Illustration: Kotak Mahindra Bank
Total Shares      100        70
2/3                     67        47
UK                     40        10
Public                 27        37    

An almost similar calculation would apply to ING Vysya, based on the same extreme situation that all shareholders attend the meeting. Except here the voting base would get reduced to 67 as ING’s stake is 43% and the assumption is it can vote on only 10%. So 33% is non-voting.

Illustration: ING Vysya Bank
Total Shares      100        67
2/3                     67        45
ING                    43        10
Public                 24        35   

BUT - Interestingly, in the case of ING Vysya, the ING promoter stake is held via 2 entities.

ING Mauritius Holdings: 33.2%
ING Mauritius Investments: 9.5%

The language of the banking regulations suggests that the 10% voting cap applies to each person (or entity). Strictly on the basis of the language one could conclude that ING Mauritius Holdings’ voting rights will be capped to 10% and ING Mauritius investments can exercise full 9.5% voting rights. Giving promoter ING a total 19.5% voting right.

One could argue that this goes against the spirit of banking regulations and hence will not prevail. But it’s not clear what stance RBI will take.

So let’s assume for a moment that ING is allowed to exercise 19.5% voting rights, then only 23% promoter shareholding becomes non-voting. The base gets reduced to 77, and the deal needs support from only an additional 32 public shares to reach 51, which is the reduced approval threshold. That makes it tougher for dissenting public shareholders to prevail!

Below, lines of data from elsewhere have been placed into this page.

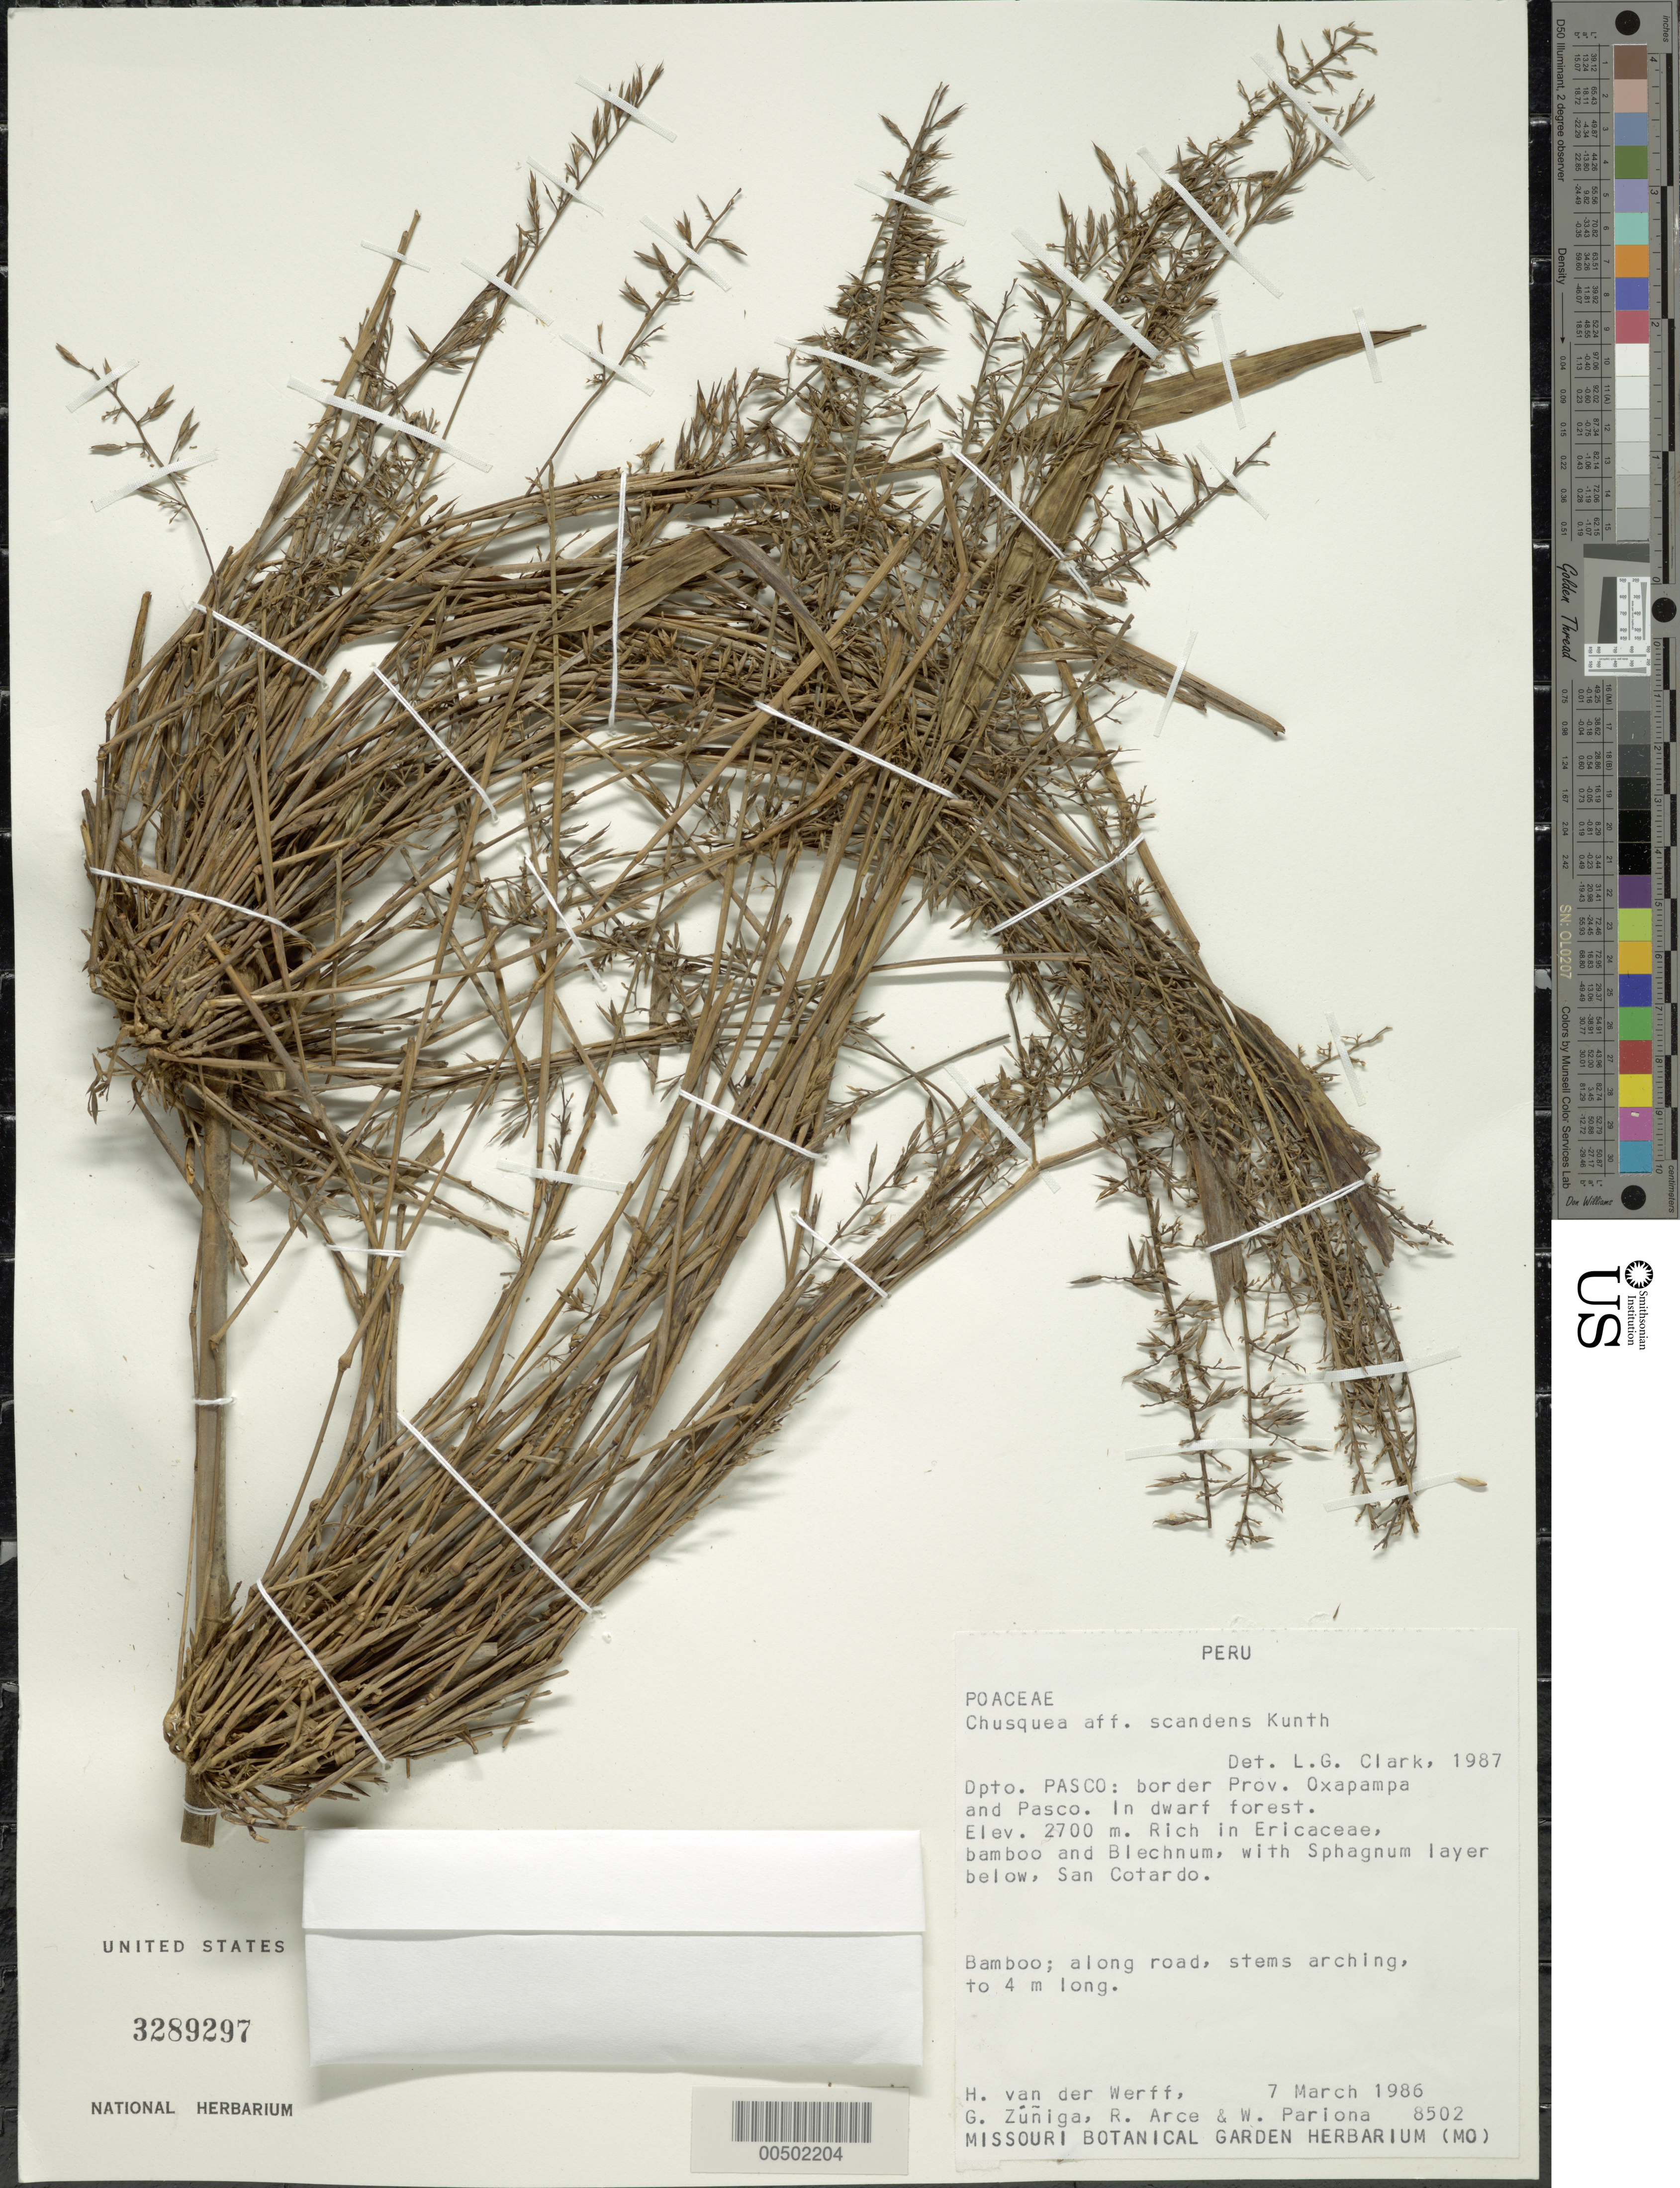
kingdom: Plantae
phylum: Tracheophyta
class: Liliopsida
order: Poales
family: Poaceae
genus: Chusquea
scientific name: Chusquea scandens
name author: Kunth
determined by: Clark, Lynn G., (ISC), Iowa State University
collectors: H. van der Werff, G. Zuniga, R. Arce & W. Pariona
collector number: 8502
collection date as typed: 07 Mar 1986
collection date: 1986-03-07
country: Peru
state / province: Pasco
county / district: Oxapampa / Pasco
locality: San Cotardo, border between Oxapampa Prov. and Pasco Prov.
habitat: In dwarf forest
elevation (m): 2700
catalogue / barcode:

Illustration: ING Vysya Bank
Total Shares      100        67           77   
2/3                    67         45           51
ING                   43         10           19
Public                24         35           32

It will be interesting to see how RBI decides this and exactly how much voting power ING is able to exercise.

Both banks will need shareholder approvals before getting a go-ahead from RBI.

They will also need to file with the Stock Exchanges.
And the CCI approval process will likely run in parallel.

Neither bank has yet commented on this analysis. And I have yet to reach RBI to get confirmation of the process. This is my analysis of what the process could look like.

IMPORTANT: Since no one can predict how many shareholders will attend the meetings I have assumed full attendance for the sake of calculation. If relatively few shareholders attend then it will be a breeze for both banks to get the requisite shareholder approval.